A Parábola da Dama e os Lobos
Essa é a curta história de um homem chamado Charles. Embora ainda não soubesse, sua vida em Sigmund Cavum mudaria ao encontrar aquela criatura. Sigmund Cavum ficava na área mais isolada do lugar mais isolado, em meio a uma grande floresta e altas montanhas. Podia-se dizer que era uma cidade que ainda não havia sido descoberta por outros. Ali era o final. Não havia mais por onde seguir caso desejasse encontrar civilização. A pacata cidade, formada principalmente por pequenas casas onde moravam seus residentes, era constantemente visitada somente por um par de lobos ou outros pequenos animais. O mais questionável, porém, era o fato de que os lobos sempre chegavam ordeiramente; se deslocavam até a mesma casa, se esgueiravam, e depois saiam como se nada houvesse acontecido. Isso acontece há tempos, e nenhum cidadão, até mesmo os mais idosos, questionavam. Uma peculiaridade que só acontecia em Sigmund Cavum. Todos os cidadãos eram honestos, e gostavam ou aturavam a presença de cada residente. A pequena cidade era formada apenas por duas ruas. A Ego Street, ou também conhecida como rua principal, pois todas as casas tinham a entrada de frente a ela. E a rua lateral, batizada simplesmente de Id. A casa de Charles era a melhor de todas, e somente comparada à que sempre era visitada pelos lobos. Naquela residência, uma moça morava sozinha e nunca conversava com ninguém.
No inverno era com certeza uma casa em que burgueses moradores da cidade grande não poderiam evitar passar o final de semana.
Naquela tarde nenhum animal ainda havia comparecido. Só restava agora esperar a noite para a chegada dos lobos. Charles morava com sua irmã mais velha, uma enfermeira, e aspirava em um dia se tornar um grande escritor. Embora sonhasse, e sonhasse, infelizmente passava a maior parte do tempo somente olhando a paisagem sentada no único banco público da cidade. Sua irmã recebia um bom dinheiro, já que era a única apta a cuidar de cada residente em toda a cidade; então de fato não importava muito que seu irmão ocupasse a maior parte do tempo observando o mundano. Ele era um escritor, ao seu próprio ver. Meticulosamente adicionava “consciente” e “inconsciente” em absolutamente tudo que escrevia, e em seguida guardava em sua gaveta organizada. Charles se despede de sua irmã, e sai de casa caminhando calmamente. Dirigia-se ao banco público para descansar a vista, adiando novamente o momento em que teria que finalmente escrever tudo que supostamente acumulara em sua mente. Pretendia escrever sobre a moralidade de todas as pessoas que moravam ali, mas sempre adiava.
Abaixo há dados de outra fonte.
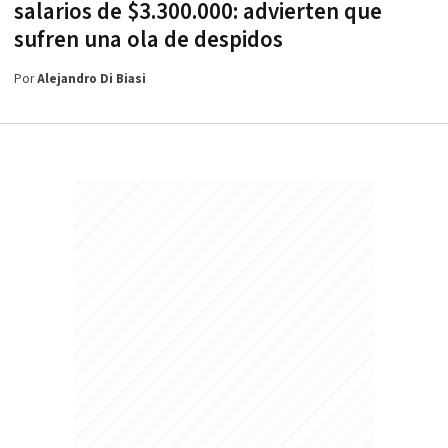
salarios de $3.300.000: advierten que
sufren una ola de despidos
Por
Alejandro Di Biasi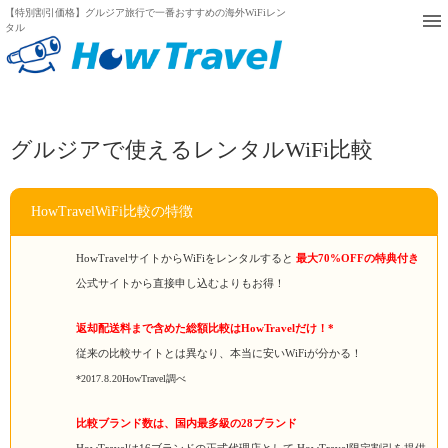
【特別割引価格】グルジア旅行で一番おすすめの海外WiFiレン
タル
グルジアで使えるレンタルWiFi比較
HowTravelWiFi比較の特徴
HowTravelサイトからWiFiをレンタルすると
最大70%OFFの特典付き
公式サイトから直接申し込むよりもお得！
返却配送料まで含めた総額比較はHowTravelだけ！*
従来の比較サイトとは異なり、本当に安いWiFiが分かる！
*2017.8.20HowTravel調べ
比較ブランド数は、国内最多級の28ブランド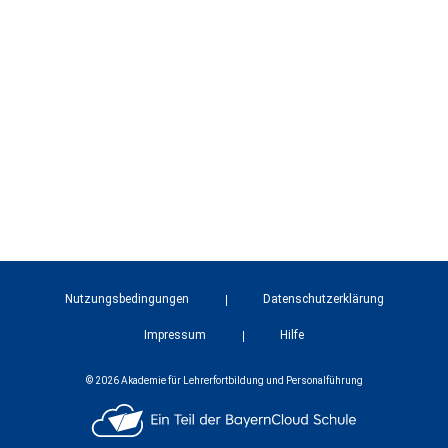
Nutzungsbedingungen
Datenschutzerklärung
Impressum
Hilfe
© 2026 Akademie für Lehrerfortbildung und Personalführung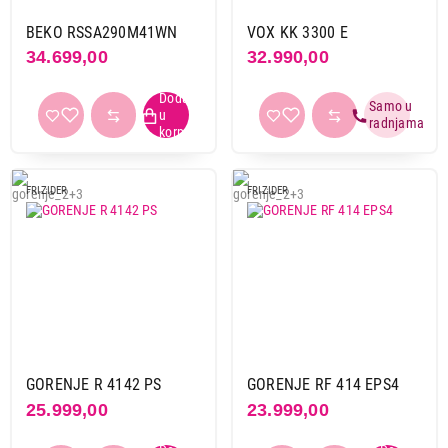
BEKO RSSA290M41WN
VOX KK 3300 E
34.699,00
32.990,00
FRIZIDER
FRIZIDER
GORENJE R 4142 PS
GORENJE RF 414 EPS4
25.999,00
23.999,00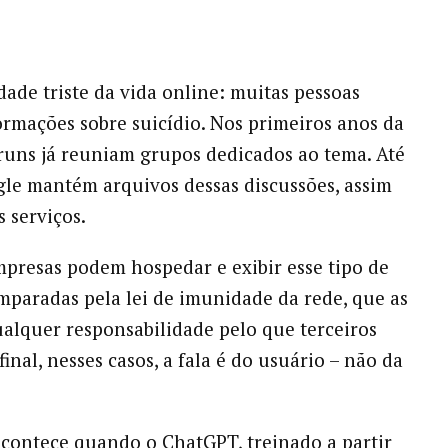
dade triste da vida online: muitas pessoas
rmações sobre suicídio. Nos primeiros anos da
óruns já reuniam grupos dedicados ao tema. Até
gle mantém arquivos dessas discussões, assim
 serviços.
presas podem hospedar e exibir esse tipo de
paradas pela lei de imunidade da rede, que as
ualquer responsabilidade pelo que terceiros
inal, nesses casos, a fala é do usuário – não da
contece quando o ChatGPT, treinado a partir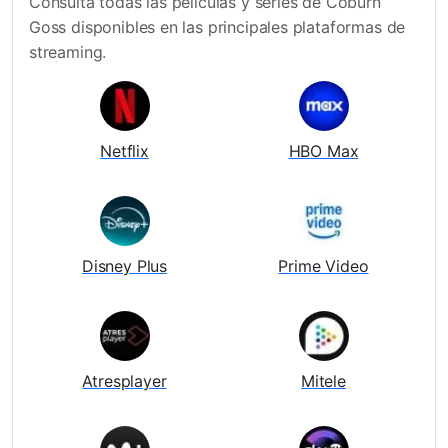
Consulta todas las películas y series de Coburn
Goss disponibles en las principales plataformas de
streaming.
Netflix
HBO Max
Disney Plus
Prime Video
Atresplayer
Mitele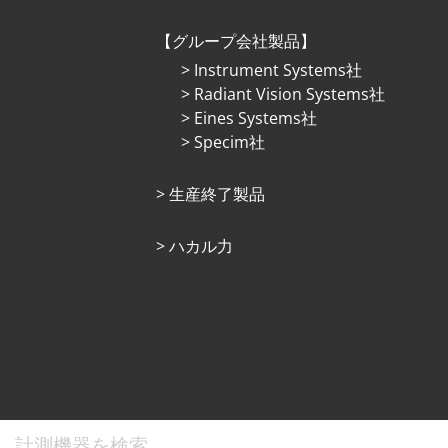
グループ会社製品
Instrument Systems社
Radiant Vision Systems社
Eines Systems社
Specim社
⽣産終了製品
ハカル力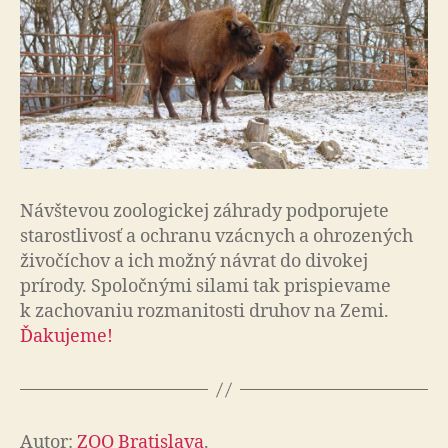
Návštevou zoologickej záhrady podporujete
starostlivosť a ochranu vzácnych a ohro­ze­ných
ži­vo­čí­chov a ich možný návrat do di­vo­kej
prírody. Spo­loč­nými silami tak prispie­vame
k za­cho­va­niu roz­ma­ni­tosti druhov na Zemi.
Ďakujeme!
Autor:
ZOO Bratislava
.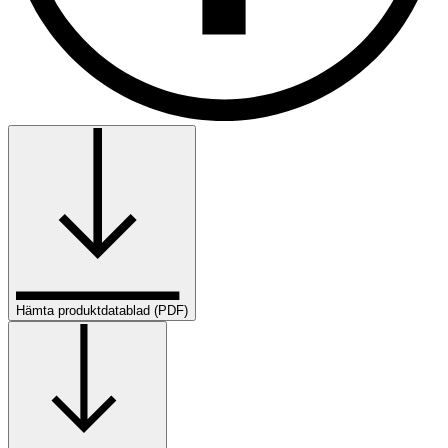
Hämta produktdatablad (PDF)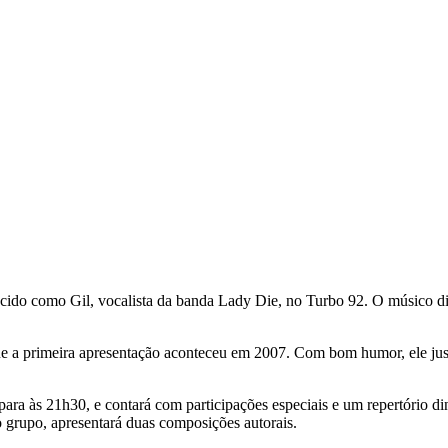
do como Gil, vocalista da banda Lady Die, no Turbo 92. O músico div
ue a primeira apresentação aconteceu em 2007. Com bom humor, ele jus
para às 21h30, e contará com participações especiais e um repertório d
 do grupo, apresentará duas composições autorais.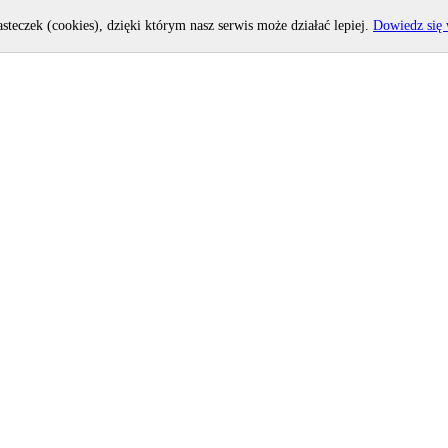
asteczek (cookies), dzięki którym nasz serwis może działać lepiej.
Dowiedz się 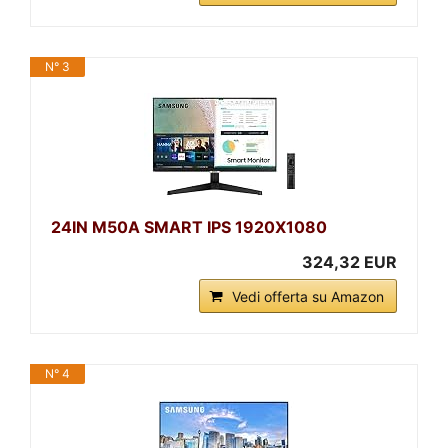
N° 3
24IN M50A SMART IPS 1920X1080
324,32 EUR
Vedi offerta su Amazon
N° 4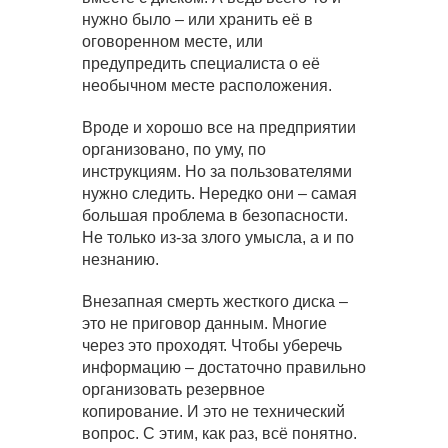
нужно было – или хранить её в
оговоренном месте, или
предупредить специалиста о её
необычном месте расположения.
Вроде и хорошо все на предприятии
организовано, по уму, по
инструкциям. Но за пользователями
нужно следить. Нередко они – самая
большая проблема в безопасности.
Не только из-за злого умысла, а и по
незнанию.
Внезапная смерть жесткого диска –
это не приговор данным. Многие
через это проходят. Чтобы уберечь
информацию – достаточно правильно
организовать резервное
копирование. И это не технический
вопрос. С этим, как раз, всё понятно.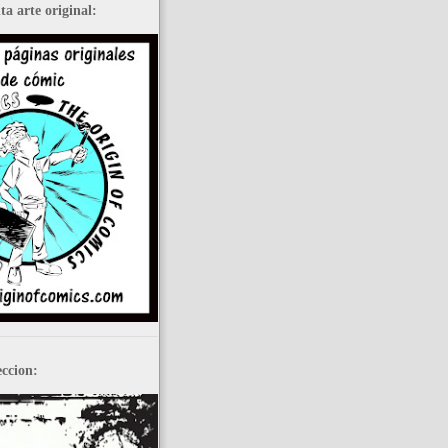
a arte original:
ccion:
Estava bem ocupado, mas não escrevendo de fato. Apenas analisava e analisava todos os integrantes daquela cidade isolada de todo o resto. Se por acaso o perguntassem o que ele fazia da vida, lhes diria com toda a calma do mundo: Sou analista. Infelizmente ninguém jamais havia falado com ele naquela cidade. Ele parecia ser totalmente invisível.
Ficou sentado no banco até anoitecer enquanto prestava atenção no velho louco brigando com sua jovem e inocente filha. Observava o jovem curioso que espiava pela janela. Em outra casa um pai estressado discutia apaixonadamente com sua mulher. Cachorros em suas casinhas trancadas latiam aos lobos que não apareciam. Ele notou que nada mudava. Então, como uma epifania que o socava o estomago, ele se levanta rapidamente e corre para sua casa. Sentou em sua cadeira predileta e molhou a pena na tinta preta e fresca. Começou a escrever e escrever, sem parar e sem tirar os olhos do papel. Escrevia sobre a vinda dos lobos. Lobos que vinham somente para arrancar um pequeno pedaço de carne provido do próprio corpo da mulher. Enquanto ele escrevia, os lobos faziam. Ela parecia estar acostumada, e seus braços enfaixados eram dilacerados com toda a calma. Ele logo percebeu que era o velho louco, a jovem inocente, o jovem curioso, o pai estressado e os cachorros presos. Todos faziam parte de sua cidade. A cidade isolada, mas somente isolada por opção. Ele encontrara finalmente a tal criatura. Deparava-se bravamente frente a frente com o pedaço de papel; notara então, que o que ele era, é o que ele o fazia ser. Escrevia na lateral do folha "Os monstros embaixo da minha cama ainda têm medo daqueles dentro da minha cabeça". O lugar mais isolado era a sua depressão, e agora, se perguntassem para ele o que fazia da vida, poderia dizer com toda a convicção, “eu escrevo”.